Maybe you’re looking for cheap stocks based on assets, the past earnings record, etc. Maybe you’re looking for the best organization. For a company with some real business momentum – a turnaround or a fast grower. Or maybe you’re looking for a moat.

The stock market isn’t perfectly efficient. But it’s not like Wall Street is an undiscovered little bistro either. The major stocks are in the guidebook. If you know railroads, cruise lines, grocery stores, cell phone makers, superstores, etc. – so do a lot of other folks. And probably a lot better than you do.

I’m not saying you can’t make money off those folks. To the extent I’ve made money buying something in the stock market, it’s certainly not because I had a higher IQ than the seller. And it’s probably not that I had superior knowledge.

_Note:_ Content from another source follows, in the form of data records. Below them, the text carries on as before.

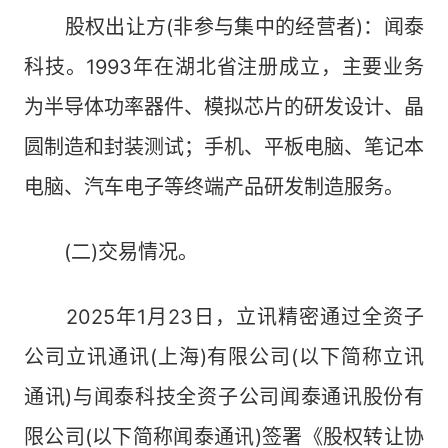
股权出让方(非参与集中的经营者)：闻泰
科技。1993年在湖北省注册成立，主要业务
为半导体功率器件、模拟芯片的研发设计、晶
圆制造和封装测试；手机、平板电脑、笔记本
电脑、汽车电子等终端产品研发制造服务。
(二)交易情况。
2025年1月23日，立讯精密通过全资子
公司立讯通讯(上海)有限公司(以下简称立讯
通讯)与闻泰科技全资子公司闻泰通讯股份有
限公司(以下简称闻泰通讯)签署《股权转让协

I’ll talk another time about how you really make money in stocks. What people will pay you to take from them – illiquidity, uncertainity, unpleasantness, inconvenience– etc. But these posts are about risk rather than reward.

So, I’m laying out a list of stocks here which – if you constantly create a similar menu to choose from every 6 months or a year – will give you a selection that allows you to practice an approach to investing that utilizes your talents and interests without introducing tons of risks.

The idea with today’s list is to reduce the risk that you’ll look at the same stocks everybody else does.

Once again, the criteria are:

  • Reasonable past profits
  • Reasonable price
  • Reasonably unhyped

And the stocks are:

  1. The Eastern Company (EML)
  2. Arden (ARDNA)
  3. Weis Markets (WMK)
  4. Oil-Dri (ODC)
  5. Sauer-Danfoss (SHS)
  6. Village Supermarket (VLGEA)
  7. U.S. Lime (USLM)    
  8. Daily Journal (DJCO)
  9. Seaboard (SEB)
  10. American Greetings (AM)
  11. Ampco-Pittsburgh (AP)
  12. International Wire (ITWG)
  13. Terra Nitrogen (TNH)
  14. Performed Line Products (PLPC)
  15. GT Advanced Technologies (GTAT)

I don’t think that’s an especially good list of 15 stocks. But I think it’s a good list of the kind of stocks that everyone else ignores.

You should start your search for decent returns among the stocks other people don’t pay enough attention to.

You should start with stocks like those 15.